### YOUR ASSIGNMENT
Go through the data below and return each line containing the word "Development".

### GIVEN DATA
%%

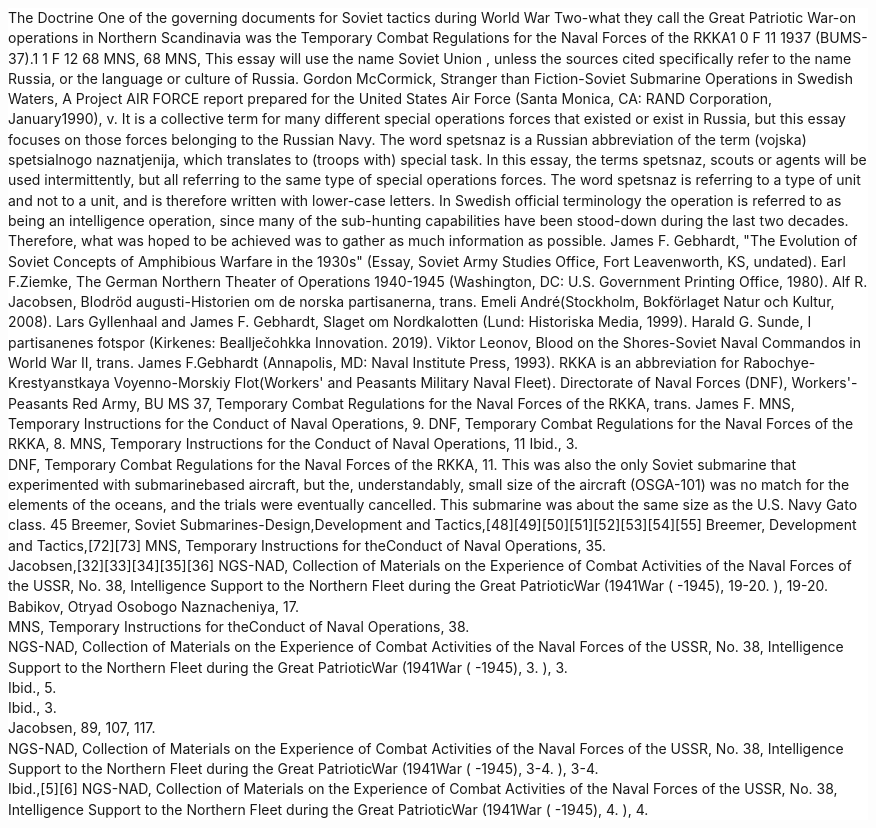 The Doctrine One of the governing documents for Soviet tactics during World War Two-what they call the Great Patriotic War-on operations in Northern Scandinavia was the Temporary Combat Regulations for the Naval Forces of the RKKA1 0 F 11 1937 (BUMS-37).1 1 F 12
68 MNS,
68 MNS,
This essay will use the name Soviet Union , unless the sources cited specifically refer to the name Russia, or the language or culture of Russia.
Gordon McCormick, Stranger than Fiction-Soviet Submarine Operations in Swedish Waters, A Project AIR FORCE report prepared for the United States Air Force (Santa Monica, CA: RAND Corporation, January1990), v.
It is a collective term for many different special operations forces that existed or exist in Russia, but this essay focuses on those forces belonging to the Russian Navy. The word spetsnaz is a Russian abbreviation of the term (vojska) spetsialnogo naznatjenija, which translates to (troops with) special task. In this essay, the terms spetsnaz, scouts or agents will be used intermittently, but all referring to the same type of special operations forces. The word spetsnaz is referring to a type of unit and not to a unit, and is therefore written with lower-case letters.
In Swedish official terminology the operation is referred to as being an intelligence operation, since many of the sub-hunting capabilities have been stood-down during the last two decades. Therefore, what was hoped to be achieved was to gather as much information as possible.
James F. Gebhardt, "The Evolution of Soviet Concepts of Amphibious Warfare in the 1930s" (Essay, Soviet Army Studies Office, Fort Leavenworth, KS, undated).
Earl F.Ziemke, The German Northern Theater of Operations 1940-1945  (Washington, DC: U.S. Government Printing Office, 1980).
Alf R. Jacobsen, Blodröd augusti-Historien om de norska partisanerna, trans. Emeli André(Stockholm, Bokförlaget Natur och Kultur, 2008).
Lars Gyllenhaal and James F. Gebhardt, Slaget om Nordkalotten (Lund:  Historiska Media, 1999).
Harald G. Sunde, I partisanenes fotspor (Kirkenes: Beallječohkka Innovation. 2019).
Viktor Leonov, Blood on the Shores-Soviet Naval Commandos in World War II, trans. James F.Gebhardt (Annapolis, MD: Naval Institute Press, 1993).
RKKA is an abbreviation for Rabochye-Krestyanstkaya Voyenno-Morskiy Flot(Workers' and Peasants Military Naval Fleet).
Directorate of Naval Forces (DNF), Workers'-Peasants Red Army, BU MS 37, Temporary Combat Regulations for the Naval Forces of the RKKA, trans. James F.
MNS, Temporary Instructions for the Conduct of Naval Operations, 9.
DNF, Temporary Combat Regulations for the Naval Forces of the RKKA, 8.
MNS, Temporary Instructions for the Conduct of Naval Operations, 11
Ibid., 3.   
DNF, Temporary Combat Regulations for the Naval Forces of the RKKA, 11.
This was also the only Soviet submarine that experimented with submarinebased aircraft, but the, understandably, small size of the aircraft (OSGA-101) was no match for the elements of the oceans, and the trials were eventually cancelled. This submarine was about the same size as the U.S. Navy Gato class.
  45  Breemer, Soviet Submarines-Design,Development and Tactics,[48][49][50][51][52][53][54][55] 
Breemer, Development and Tactics,[72][73] 
MNS, Temporary Instructions for theConduct of Naval Operations, 35.   
Jacobsen,[32][33][34][35][36] 
NGS-NAD, Collection of Materials on the Experience of Combat Activities of the Naval Forces of the USSR, No. 38, Intelligence Support to the Northern Fleet during the Great PatrioticWar (1941War ( -1945), 19-20.   ), 19-20.    
Babikov, Otryad Osobogo Naznacheniya, 17.   
MNS, Temporary Instructions for theConduct of Naval Operations, 38.   
NGS-NAD, Collection of Materials on the Experience of Combat Activities of the Naval Forces of the USSR, No. 38, Intelligence Support to the Northern Fleet during the Great PatrioticWar (1941War ( -1945), 3.   ), 3.    
Ibid., 5.    
Ibid., 3.   
Jacobsen, 89, 107, 117.    
NGS-NAD, Collection of Materials on the Experience of Combat Activities of the Naval Forces of the USSR, No. 38, Intelligence Support to the Northern Fleet during the Great PatrioticWar (1941War ( -1945), 3-4.   ), 3-4.    
Ibid.,[5][6] 
NGS-NAD, Collection of Materials on the Experience of Combat Activities of the Naval Forces of the USSR, No. 38, Intelligence Support to the Northern Fleet during the Great PatrioticWar (1941War ( -1945), 4.   ), 4.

%%

### EXERCISE RESULT
  45  Breemer, Soviet Submarines-Design,Development and Tactics,[48][49][50][51][52][53][54][55] 
Breemer, Development and Tactics,[72][73] 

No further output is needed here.